Philippe Lapousterle : Ce n’est pas générateur de conflits ce que vous venez de dire là ?

Patrick Devedjian : Non, je ne crois pas. Ça suppose un rééquilibrage, des ajustements…

Philippe Lapousterle : Des ajustements difficiles.

Patrick Devedjian : Pas difficiles, non.

Philippe Lapousterle : Mais M. Séguin y avait échoué.

Patrick Devedjian : Oui, parce qu’il avait été incapable, de mon point de vue, d'instaurer un climat de confiance entre la direction du RPR et l'Élysée. C'est-à-dire que nous, nous avons le plus grand respect pour le Président de la République, nous soutiendrons sa prochaine candidature aux prochaines élections présidentielles. Et mieux encore, nous sommes d'accord pour relayer sa parole quand elle est l'expression de l'homme politique et non pas du Président de République, gardien des institutions. Quand l’homme politique s'exprime, nous sommes en accord total avec lui. Ce n'était pas le cas de l'ancienne direction du RPR.

Philippe Lapousterle : Mme Alliot-Marie a dit que son pire ennemi était M. Jospin. Ce 'est pas une maladresse ?

Patrick Devedjian : Oui, oh, C'est un propos de campagne. Il ne faut pas y attacher trop d'importance.

Philippe Lapousterle : À partir d'aujourd'hui, le RPR va être l'élément le plus dynamique de l'opposition, engagé le plus fortement contre le gouvernement socialiste ?

Patrick Devedjian : Le RPR va retrouver sa place naturelle. On croyait qu'il allait disparaître. Eh bien, vous le voyez, pour faire disparaître les gaullistes, il en faut un peu plus.

Philippe Lapousterle : Pour profiter du juriste que vous êtes, est-ce que le projet de Mme Guigou, du Gouvernement Jospin, concernant la réforme de la justice, a des chances de passer au congrès le 24 janvier prochain ?

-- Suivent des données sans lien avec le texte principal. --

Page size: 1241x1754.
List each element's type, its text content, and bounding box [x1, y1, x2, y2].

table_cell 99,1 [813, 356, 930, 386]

Patrick Devedjian : Je ne crois pas, parce que c'est un projet qui est confus et contradictoire. Ce n'est pas un bon projet. Est-ce que c'est un projet qui assure davantage d'indépendance des magistrats ? Non. Tout le discours sur la mobilité est en réalité un discours sur davantage de mainmise sur les magistrats du siège cette fois-ci. C'est beaucoup plus grave que ceux du Parquet.

Philippe Lapousterle : C'est-à-dire que le tourniquet est une dépendance supplémentaire ?

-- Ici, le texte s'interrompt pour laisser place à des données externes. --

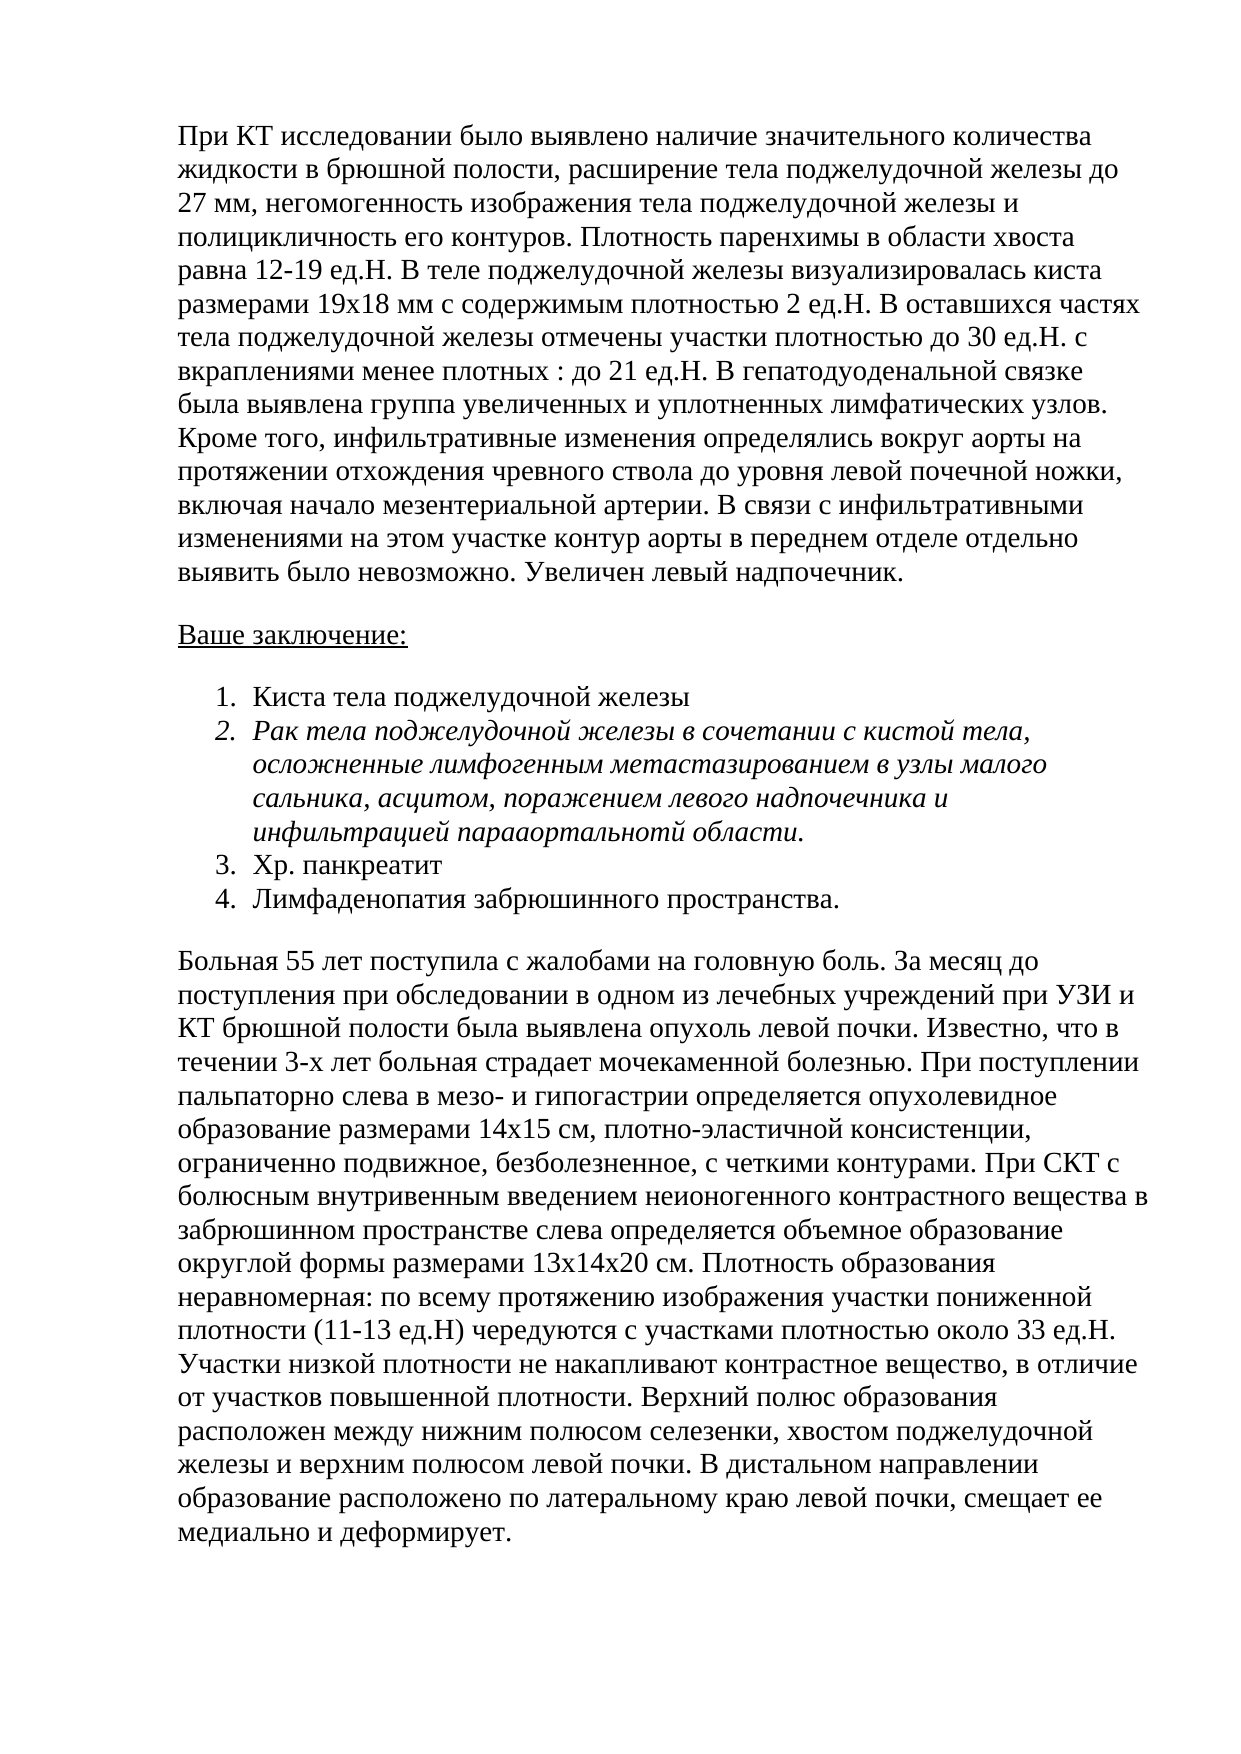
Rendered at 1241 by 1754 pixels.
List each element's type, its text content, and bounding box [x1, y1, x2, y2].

text Ваше заключение: [177, 617, 1152, 650]
text Больная 55 лет поступила с жалобами на головную боль. За месяц до поступления при обследовании в одном из лечебных учреждений при УЗИ и КТ брюшной полости была выявлена опухоль левой почки. Известно, что в течении 3-х лет больная страдает мочекаменной болезнью. При поступлении пальпаторно слева в мезо- и гипогастрии определяется опухолевидное образование размерами 14х15 см, плотно-эластичной консистенции, ограниченно подвижное, безболезненное, с четкими контурами. При СКТ с болюсным внутривенным введением неионогенного контрастного вещества в забрюшинном пространстве слева определяется объемное образование округлой формы размерами 13х14х20 см. Плотность образования неравномерная: по всему протяжению изображения участки пониженной плотности (11-13 ед.Н) чередуются с участками плотностью около 33 ед.Н. Участки низкой плотности не накапливают контрастное вещество, в отличие от участков повышенной плотности. Верхний полюс образования расположен между нижним полюсом селезенки, хвостом поджелудочной железы и верхним полюсом левой почки. В дистальном направлении образование расположено по латеральному краю левой почки, смещает ее медиально и деформирует. [177, 943, 1152, 1547]
list Киста тела поджелудочной железы [215, 679, 1152, 713]
list Рак тела поджелудочной железы в сочетании с кистой тела, осложненные лимфогенным метастазированием в узлы малого сальника, асцитом, поражением левого надпочечника и инфильтрацией парааортальнотй области. [215, 713, 1152, 847]
list Лимфаденопатия забрюшинного пространства. [215, 881, 1152, 914]
list Хр. панкреатит [215, 847, 1152, 881]
text При КТ исследовании было выявлено наличие значительного количества жидкости в брюшной полости, расширение тела поджелудочной железы до 27 мм, негомогенность изображения тела поджелудочной железы и полицикличность его контуров. Плотность паренхимы в области хвоста равна 12-19 ед.Н. В теле поджелудочной железы визуализировалась киста размерами 19х18 мм с содержимым плотностью 2 ед.Н. В оставшихся частях тела поджелудочной железы отмечены участки плотностью до 30 ед.Н. с вкраплениями менее плотных : до 21 ед.Н. В гепатодуоденальной связке была выявлена группа увеличенных и уплотненных лимфатических узлов. Кроме того, инфильтративные изменения определялись вокруг аорты на протяжении отхождения чревного ствола до уровня левой почечной ножки, включая начало мезентериальной артерии. В связи с инфильтративными изменениями на этом участке контур аорты в переднем отделе отдельно выявить было невозможно. Увеличен левый надпочечник. [177, 118, 1152, 588]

Patrick Devedjian : Le tourniquet est une vraie dépendance puisque, à l'issue des cinq ans, la question qui se pose, c'est : à quel poste va-t-on être nommé ? Comme le Gouvernement garde la haute main sur la procédure, eh bien il faudra avoir été bien gentil pendant les cinq ans pour pouvoir bénéficier d'un poste intéressant.

Philippe Lapousterle : Et le fait d'être nommé par ses pairs, le CSM, et des personnalités indépendantes ? Vous l'aviez voté, ce projet. Le RPR l'a voté ce projet !

Patrick Devedjian : Le Conseil supérieur de la magistrature a un droit de veto. Il peut empêcher que soit nommé quelqu'un qui bénéficierait d'un passe-droit. Mais parmi les gens qui sont utilement proposables, il y a le choix. Et ce choix, c'est le Gouvernement qui le fait et il le fera en faveur de ceux qui se seront montrés dociles pendant les cinq années à leur place. Et donc, c'est un projet qui met très sérieusement en cause l'indépendance des magistrats du siège. On parle de l’accusation. Là, moi, je parle du juge impartial qui va se retrouver sous domination. C'est donc très grave.

Philippe Lapousterle : Donc, le nouveau RPR depuis ce matin va voter contre le projet que l'ancien RPR d'il y a quelques mois avait voté ?

Patrick Devedjian : Mais écoutez, le projet du Gouvernement, tous les jours, on nous en rajoute une tranche supplémentaire et toujours d'ailleurs dans la plus grande imprécision, dans la plus grande contradiction et dans la plus grande confusion. Je pense que, si ce Gouvernement était raisonnable, il demanderait le report du congrès qu'il a lui-même sollicité et il mettrait à plat toutes ces propositions pour qu'on puisse en débattre et qu'on puisse arriver à quelque chose de précis. Parce que là,  bientôt une chatte n'y retrouvera plus ses petits.